A 17 ans à peine, Camélia Jordana, ex-fiancée de la Nouvelle star, sort un premier album qu’elle a souhaité sans concession. Un disque automnal idéal pour l’été.
Les méchantes langues vous diront que l’histoire était cousue de fil (dentaire) blanc : Camélia Jordana, 17 ans et bourrée de talent, maverick de l’édition 2009 de la Nouvelle star, déboule avec un premier album plutôt dissonant, qui lorgne plus sur le rayon indé que sur le facing “Leclerc Musique”.
On voit déjà la tête des opposants, le cheveu gras et la foi mauvaise : “Mais ouais, mais les mecs ils calibrent tout aujourd’hui, c’est du sur mesure pour les bobos, ta chanteuse, et toi tu te fais avoir comme un naze.” Oui, je me fais avoir, et j’en redemande. Camélia Jordana, c’est un peu la fille cachée de Joe Dassin : une petite nana qui chante avec une jolie nonchalance, en jouant avec la ligne de variétoche (pas d’Adamo-Camélia donc). Qui se nourrit d’influences anglosaxonnes même entre les repas, en s’appuyant sur une écriture en VF généreuse, qui ne renie jamais sa fragilité.
Ce premier album très réussi, c’est surtout une volonté d’envisager la chanson française avec ambition, avec une énorme envie de la faire enfin sonner pour les jeunes gens modernes – et non pas leurs grands-parents. La grande force de Camélia Jordana, c’est d’avoir voulu, pour ce premier album sans concession, ouvrir ses portes (et son “univers”, comme disait Dove Attia) à une troupe de songwriters postés loin de la trop fameuse “nouvelle chanson française”. Des gens capables de choper l’image de cette ni geek ni soumise, et de la fixer juste à côté de l’époque, sans démagogie ni facilité.

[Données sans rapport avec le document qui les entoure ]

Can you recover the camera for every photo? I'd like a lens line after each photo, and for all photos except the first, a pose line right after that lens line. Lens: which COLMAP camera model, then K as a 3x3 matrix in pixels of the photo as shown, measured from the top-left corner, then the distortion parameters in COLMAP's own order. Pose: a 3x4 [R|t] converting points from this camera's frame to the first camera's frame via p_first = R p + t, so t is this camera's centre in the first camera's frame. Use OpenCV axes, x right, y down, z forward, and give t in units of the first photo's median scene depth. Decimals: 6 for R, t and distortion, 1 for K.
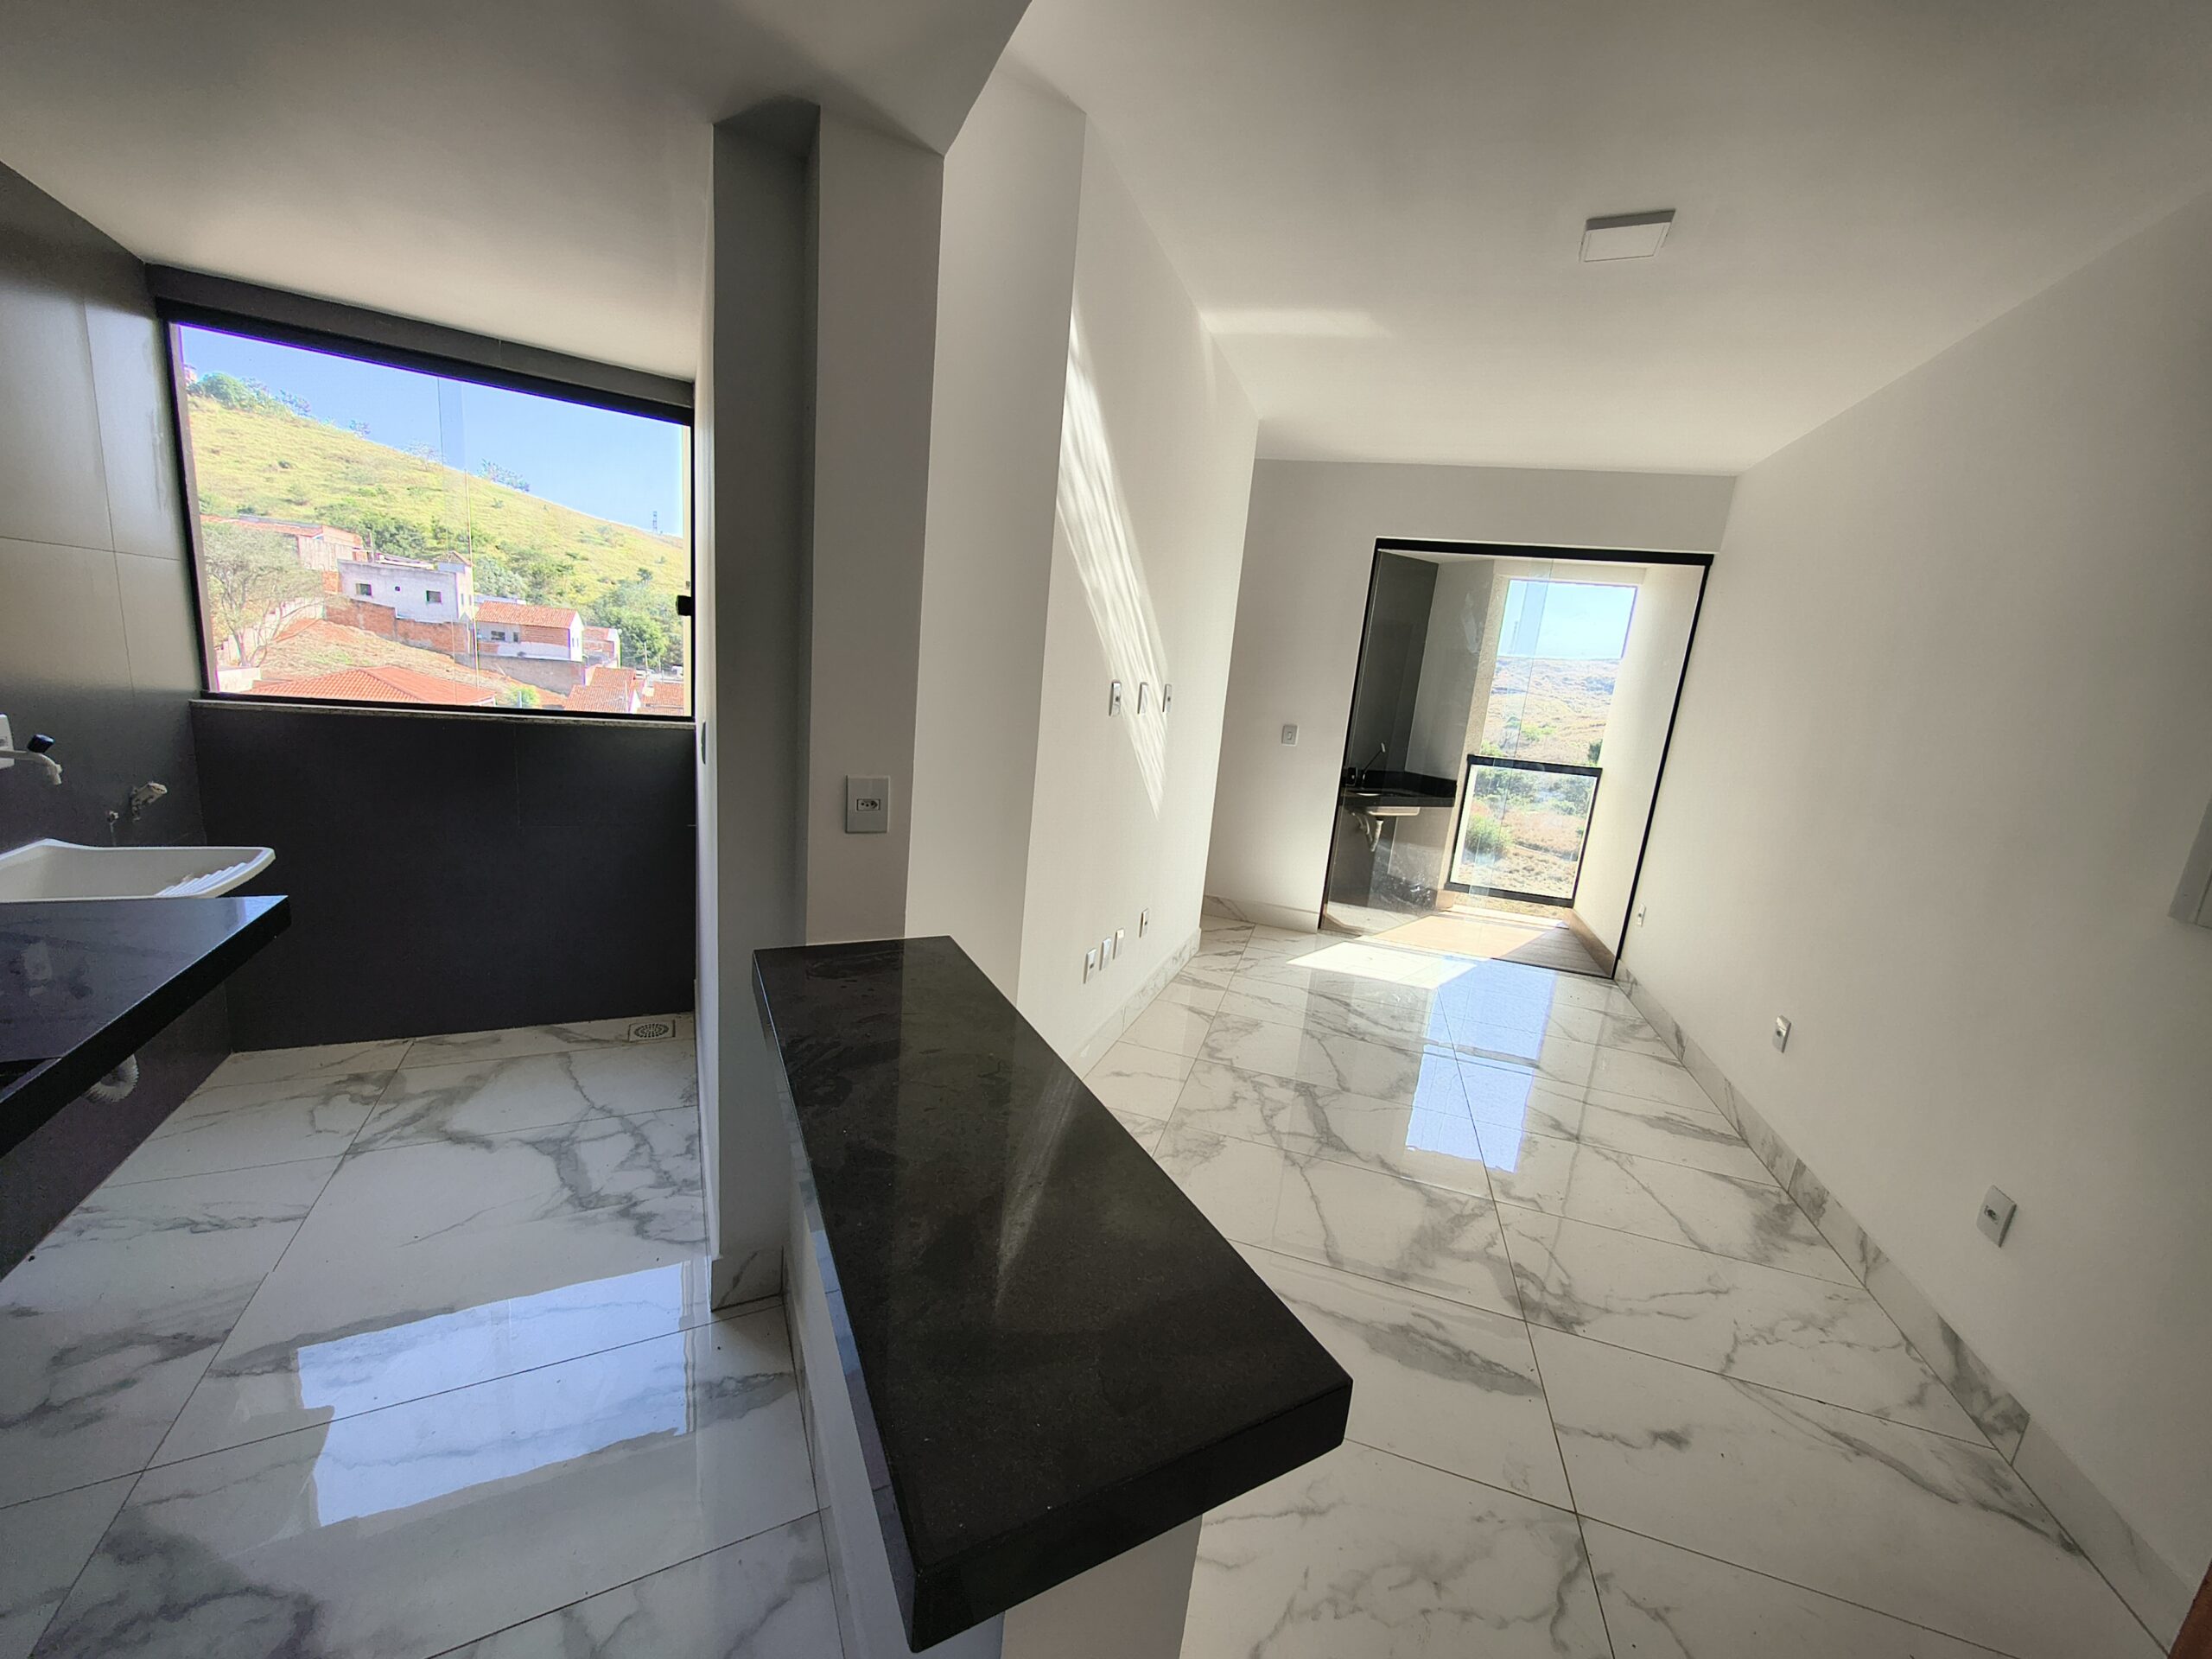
lens RADIAL K [[821.9, 0, 1112.9], [0, 821.9, 830.9], [0, 0, 1]] dist [-0.001111, -0.000032]
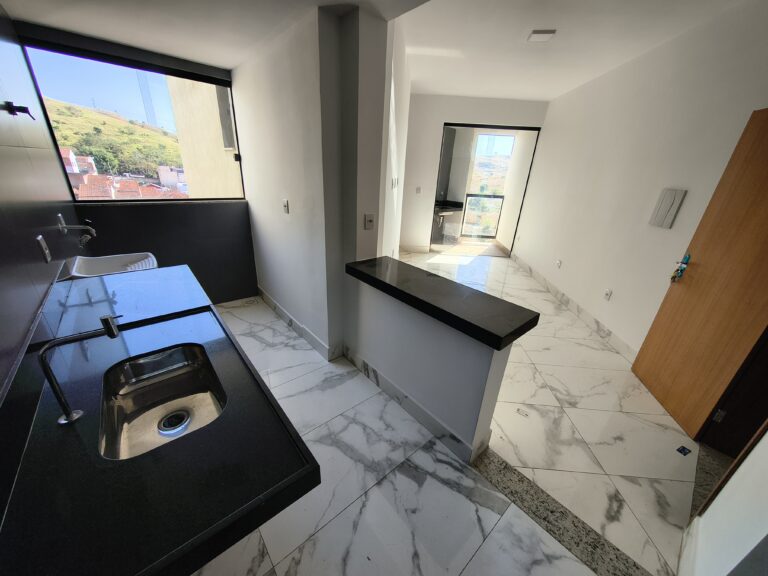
lens RADIAL K [[285.4, 0, 386.4], [0, 285.4, 288.5], [0, 0, 1]] dist [-0.001111, -0.000032]
pose [[0.973467, -0.124678, 0.191879, -0.231010], [0.080802, 0.971803, 0.221516, -0.007872], [-0.214087, -0.200135, 0.956093, -0.134322]]
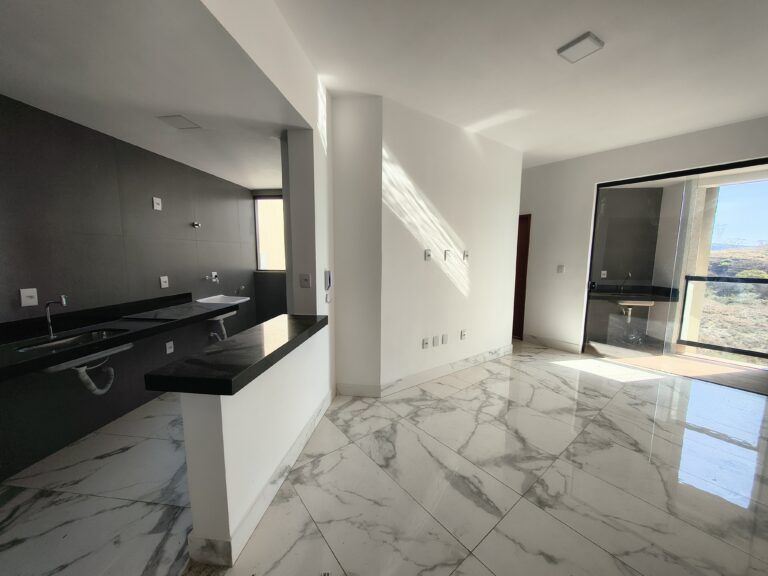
lens RADIAL K [[285.4, 0, 386.4], [0, 285.4, 288.5], [0, 0, 1]] dist [-0.001111, -0.000032]
pose [[0.821285, -0.021003, -0.570132, 0.386540], [-0.040480, 0.994658, -0.094954, 0.058053], [0.569080, 0.101064, 0.816048, 0.031455]]
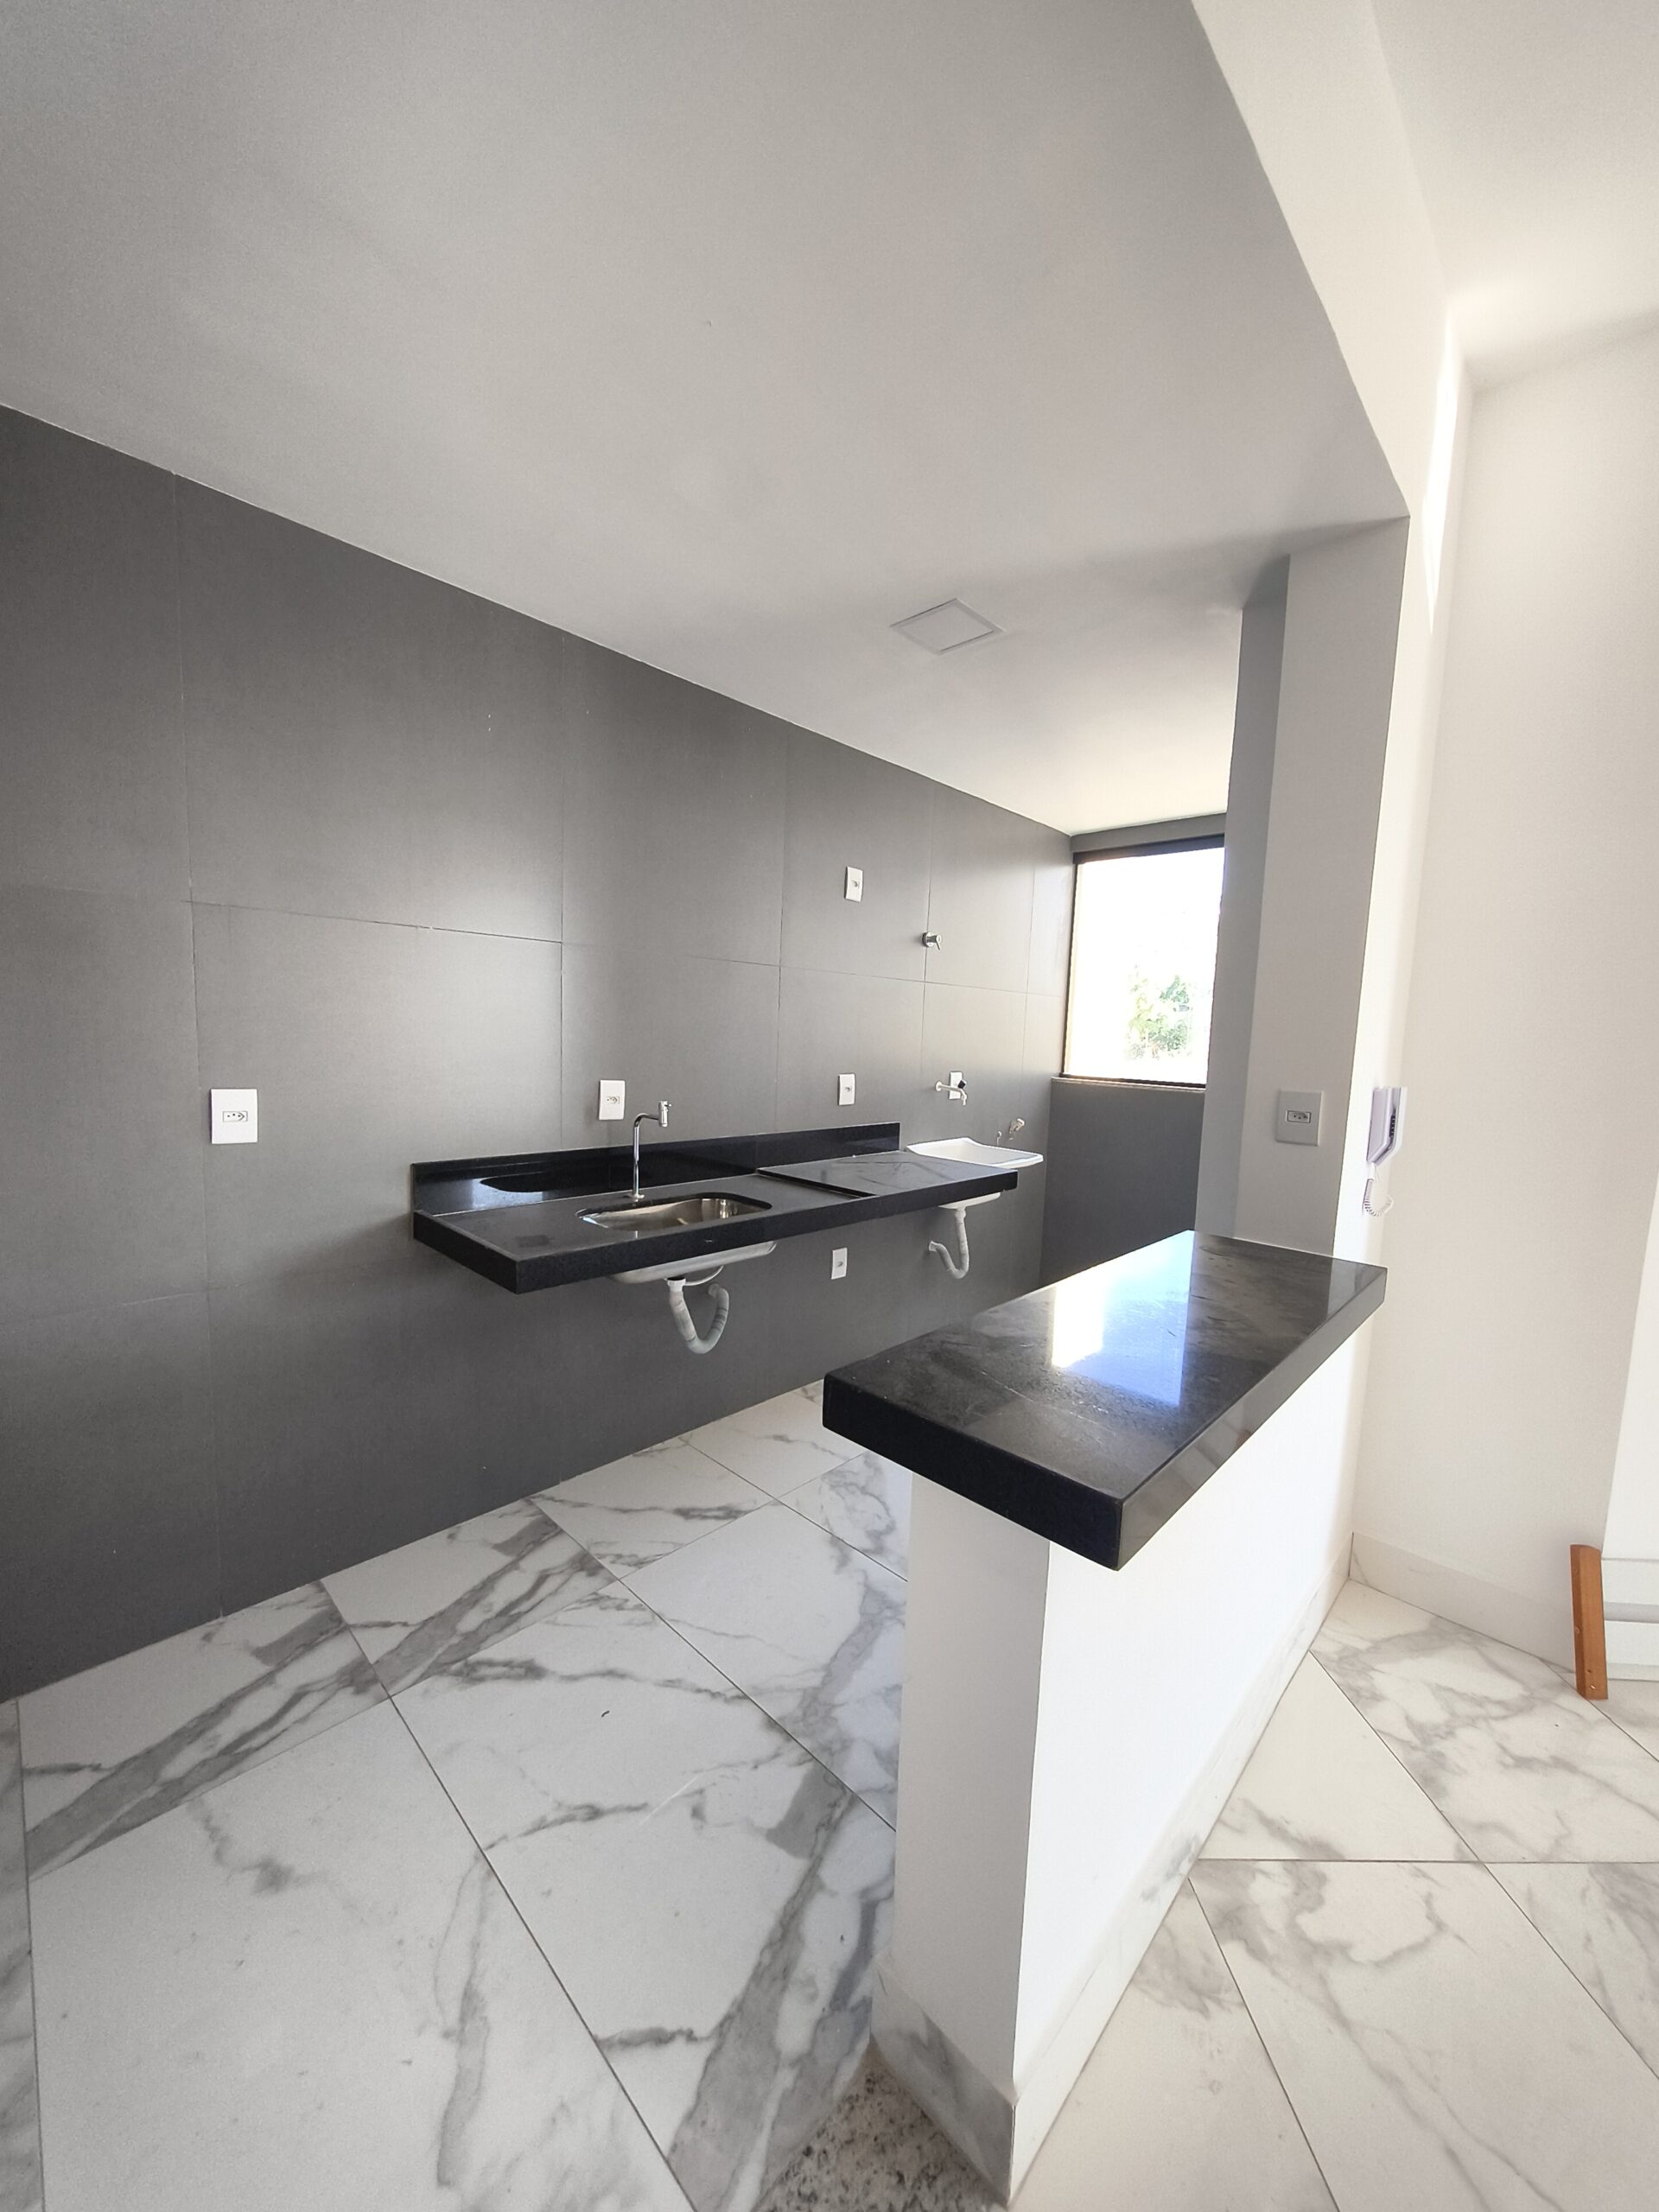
lens RADIAL K [[821.9, 0, 827.7], [0, 821.9, 1112.7], [0, 0, 1]] dist [-0.001111, -0.000032]
pose [[0.312524, 0.012045, -0.949833, 0.239667], [-0.191779, 0.980129, -0.050672, 0.061454], [0.930349, 0.197994, 0.308624, 0.045260]]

On pense à Doriand, La Fiancée et Edgard Ficat, à l’oeuvre sur le tube Non non non (écouter Barbara), à Mathieu Boogaerts (l’élastique Moi c’est) ou encore à Séverin (La Vie en solitaire, Le Mois d’août) et AbEL K1, auteur de Calamity Jane, la plus belle chanson de l’album, sur laquelle Camélia enfile sans sourciller les cuissardes de Cat Power.
Sur ce premier disque automnal, très contemporain mais loin du groove urbain et syndical de Kate Nash et de Lily Allen – “tout le monde voulait me caser là” –, les filles sont des héroïnes par défaut, qui dansent un peu devant le miroir de leur chambre et téléchargent des vieux tubes folk en attendant le prince charmant, coincées dans leurs grosses Nike AirForce.
L’ambiance n’est certes pas toujours à la fête, mais la vie se déroule avec beaucoup de réalisme, loin des jeux de rôle et de langage qui plombent trop souvent la chanson d’ici. “J’avais envie de tenter quelque chose, d’apporter un truc un peu nouveau, en toute humilité.” C’est réussi. Camélia Jordana, c’est Camille qui aurait vu le dingologue, Keren Ann en moins avachie, ou Françoiz Breut qui aurait enfin pris son abonnement Freebox. A cela s’ajoute une volonté d’en découdre avec le haut des charts sans forcément porter le tanga au-dessus du jean. “J’avoue que je suis très contente d’être devant une meuf comme Lady Gaga, plaisante Camélia Jordana. Mais là où je suis plutôt heureuse, c’est que j’ai le sentiment de n’avoir fait sur mon disque aucun effort pour cela”, conclut-elle en s’amusant d’être à la fois sur la couve de Télé Poche et sur celle de Libé.
A 17 ans à peine, l’ex-outsideuse de la Nouvelle star dit souvent “mortel” et écoute Devendra Banhart en boucle (“le mec a tout compris”), avoue son admiration pour Christophe Honoré, Edouard Baer, Daft Punk, Phoenix et Amel Bent, tout en vous faisant écouter au iPod un vieux Tom Waits qui vous avait échappé – elle l’a découvert grâce au mode shuffle. Bref, c’est une chouette fille de son âge mais pas trop, qui a décidé de ne pas chanter comme Françoise Hardy, en se fiant à ses propres astres.